- [EXTRACT TO READ]:
Here’s the uncomfortable truth: you could be the perfect candidate for a role, but if your resume uses tables, creative fonts, or unusual formatting, the ATS might reject you before anyone even sees your application. Understanding how these systems work is the first step to beating them.
How ATS Systems Work
Think of an ATS as a digital gatekeeper. When you submit your application, here’s what happens:
Step 1: Parsing
The ATS scans your resume and attempts to extract information like your name, contact details, work history, education, and skills. It tries to organize this data into structured fields in a database.
Step 2: Keyword Matching
The system searches for specific keywords and phrases from the job description. This includes hard skills (like “Python” or “project management”), soft skills (like “leadership”), certifications, and job titles.
Step 3: Scoring and Ranking
Based on how well your resume matches the job requirements, the ATS assigns you a score. Candidates with higher scores rise to the top of the pile.
Step 4: Filtering
Many companies set minimum thresholds. If your resume doesn’t include must-have requirements or falls below a certain score, it gets automatically filtered out.
Step 5: Human Review
Only the top-ranked resumes—often just 25% of applicants—make it to a recruiter’s inbox for human review.
This process happens in seconds. Your carefully crafted resume gets reduced to data points and a numerical score.
The Real Impact of ATS on Your Job Search
A study by Jobscan found that 98% of Fortune 500 companies use ATS software. But here’s what’s even more striking: approximately 75% of resumes are rejected by ATS before a human ever sees them.

- [ACTIVITY]:
Return the passage on how applicant tracking systems screen resumes word for word, in full.

- [DATASET]:
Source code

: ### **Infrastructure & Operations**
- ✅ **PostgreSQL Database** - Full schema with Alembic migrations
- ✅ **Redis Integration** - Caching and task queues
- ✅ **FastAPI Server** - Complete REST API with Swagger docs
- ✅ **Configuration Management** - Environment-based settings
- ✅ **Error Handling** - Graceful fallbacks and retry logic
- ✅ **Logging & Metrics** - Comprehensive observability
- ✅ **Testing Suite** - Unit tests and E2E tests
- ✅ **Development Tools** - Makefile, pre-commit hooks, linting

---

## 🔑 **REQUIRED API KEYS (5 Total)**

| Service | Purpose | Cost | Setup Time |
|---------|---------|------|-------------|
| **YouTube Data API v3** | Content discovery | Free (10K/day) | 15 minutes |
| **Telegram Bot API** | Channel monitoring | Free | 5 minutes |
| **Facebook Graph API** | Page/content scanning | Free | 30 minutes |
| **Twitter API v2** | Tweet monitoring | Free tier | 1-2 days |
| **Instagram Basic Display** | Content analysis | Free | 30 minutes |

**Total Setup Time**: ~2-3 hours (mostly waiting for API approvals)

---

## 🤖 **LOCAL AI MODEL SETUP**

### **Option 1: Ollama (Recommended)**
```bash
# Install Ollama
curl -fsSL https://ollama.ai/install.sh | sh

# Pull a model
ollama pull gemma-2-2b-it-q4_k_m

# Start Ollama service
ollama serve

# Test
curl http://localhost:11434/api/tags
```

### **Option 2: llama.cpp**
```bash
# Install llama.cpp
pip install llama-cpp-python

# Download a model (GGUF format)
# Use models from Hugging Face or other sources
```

- [RESPONSE TO THE TASK]:
Here’s the uncomfortable truth: you could be the perfect candidate for a role, but if your resume uses tables, creative fonts, or unusual formatting, the ATS might reject you before anyone even sees your application. Understanding how these systems work is the first step to beating them.
How ATS Systems Work
Think of an ATS as a digital gatekeeper. When you submit your application, here’s what happens:
Step 1: Parsing
The ATS scans your resume and attempts to extract information like your name, contact details, work history, education, and skills. It tries to organize this data into structured fields in a database.
Step 2: Keyword Matching
The system searches for specific keywords and phrases from the job description. This includes hard skills (like “Python” or “project management”), soft skills (like “leadership”), certifications, and job titles.
Step 3: Scoring and Ranking
Based on how well your resume matches the job requirements, the ATS assigns you a score. Candidates with higher scores rise to the top of the pile.
Step 4: Filtering
Many companies set minimum thresholds. If your resume doesn’t include must-have requirements or falls below a certain score, it gets automatically filtered out.
Step 5: Human Review
Only the top-ranked resumes—often just 25% of applicants—make it to a recruiter’s inbox for human review.
This process happens in seconds. Your carefully crafted resume gets reduced to data points and a numerical score.
The Real Impact of ATS on Your Job Search
A study by Jobscan found that 98% of Fortune 500 companies use ATS software. But here’s what’s even more striking: approximately 75% of resumes are rejected by ATS before a human ever sees them.